Denkbar wäre hier z.B. ein Supporterblock, in
dem sich alle Support-Willigen zusammenfinden und
man wieder eine kontinuierlich laute Kurve hinkriegt,
was momentan bei RWE in vielen Spielen fehlt. Leider
wird man aber in einem neuen Stadion auch aber auch
viele Freiheiten verlieren und die Überwachung
wird noch mehr steigen, auch wenn sie sich jetzt schon
auf recht hohem Niveau. Wir werden derzeit zum Beispiel
von drei Kameras durchgehend gefilmt.
Jawattdenn.de
Ein Problem im neuen Stadion könnte vielleicht
sein, dass man nicht alle Gruppierungen an einen gemeinsamen
Standort kriegt, der Verein aber ein sehr gästefreundliches
Stadion bauen will und man dann übersungen wird.
Ultras-Essen
Die Frage ist, wie weit sich die jetzt gegebenen eingefahrenen
Denkweisen verändern werden. Viele Leute, die
momentan auf der Nord stehen, werden auf Grund der
Sicht auch den neuen Stehplatz Unterrang auf der Gegengerade
bevölkern. Hier kann man leider nicht davon ausgehen,
dass Leute, die jetzt Vorbehalte gegen eine Hintertortribüne
haben, diese im neuen Stadion ablegen werden.
Jawattdenn.de
Wie seht ihr das Problem Eventfans in einem neuen
Stadion?
Ultras-Essen
Es gibt Mittel und Wege, diesen Leuten klar zu machen,
dass sie nicht unbedingt genau dort stehen müssen,
wo wir Stimmung machen. Man wird aber wohl nicht bei
jedem Spiel 14.000 Zuschauer auf den Stehplätzen
haben.
Das Thema neues Stadion befindet sich aber eh noch
in einem so frühen Stadium, dass einfach noch
nicht viel zu uns durchgedrungen ist. Man weiß
natürlich, wie es aussieht. Aber wie es darin
dann tatsächlich ablaufen wird, weiß keiner.

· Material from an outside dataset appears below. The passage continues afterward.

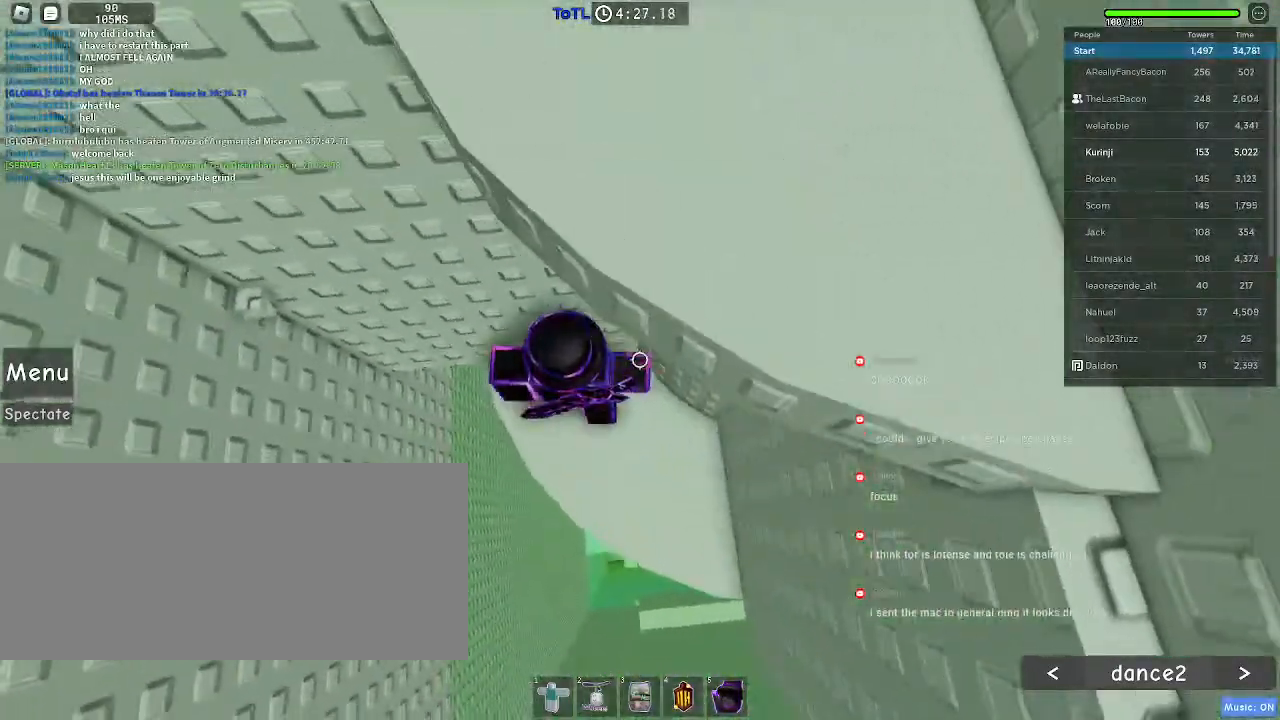
{"keys": ["a"], "mouse": [], "events": [[100, "a", "down"], [133, "space", "down"], [233, "space", "up"]]}
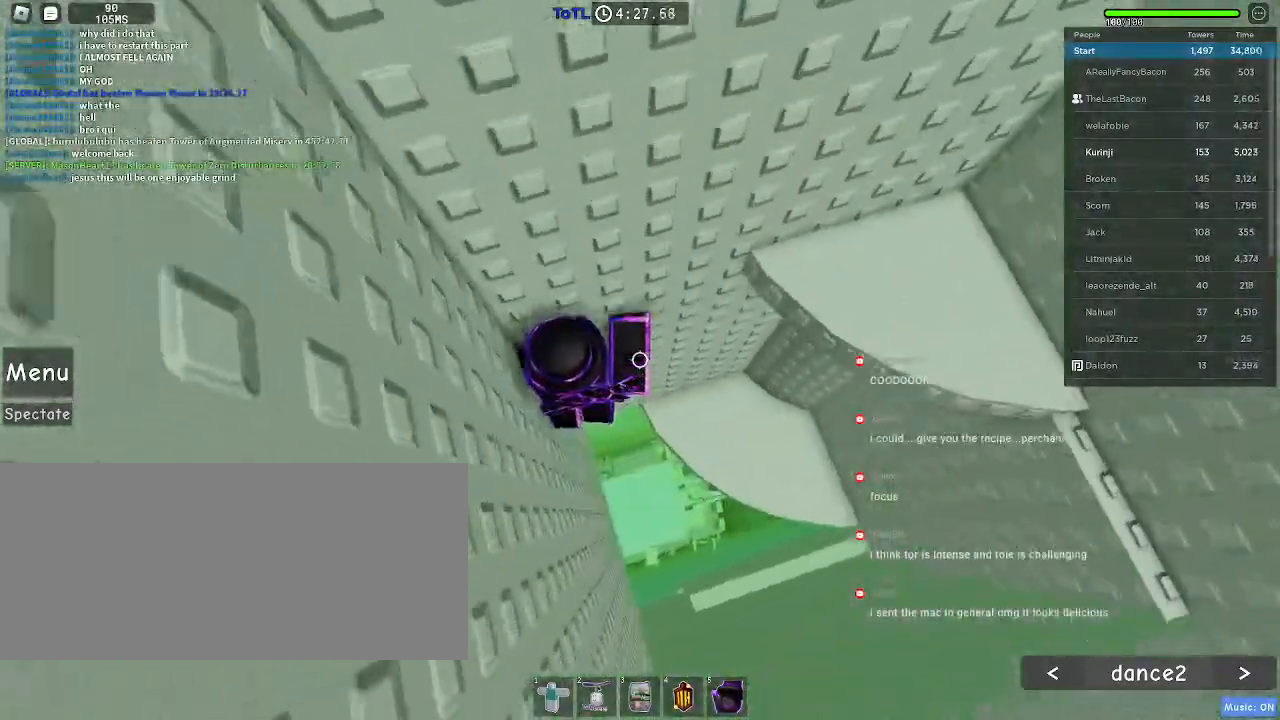
{"keys": ["d"], "mouse": [], "events": [[216, "a", "up"], [300, "d", "down"], [350, "space", "down"], [466, "space", "up"]]}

Es bedarf sicherlich einiger Organisation im Vorfeld.
Aber St. Pauli hat es vorgemacht, wie man eine Fankurve
umsiedelt und man ist gespannt, was daraus
wird. Wir wissen nicht, wie die ganze Sache laufen
wird. Planung ist derzeit nicht möglich, weil
wir nicht sonderlich viele Informationen über
das Stadion haben.
Jawattdenn.de
Die Zusammenarbeit mit dem Verein funktioniert aber
schon noch, z.B. mit Nico Schäfer?
Ultras-Essen
Ja, mit Nico und dem Fanprojekt auf jeden Fall. Mit
den Fanvertretern ist da noch eine Instanz dazu gekommen.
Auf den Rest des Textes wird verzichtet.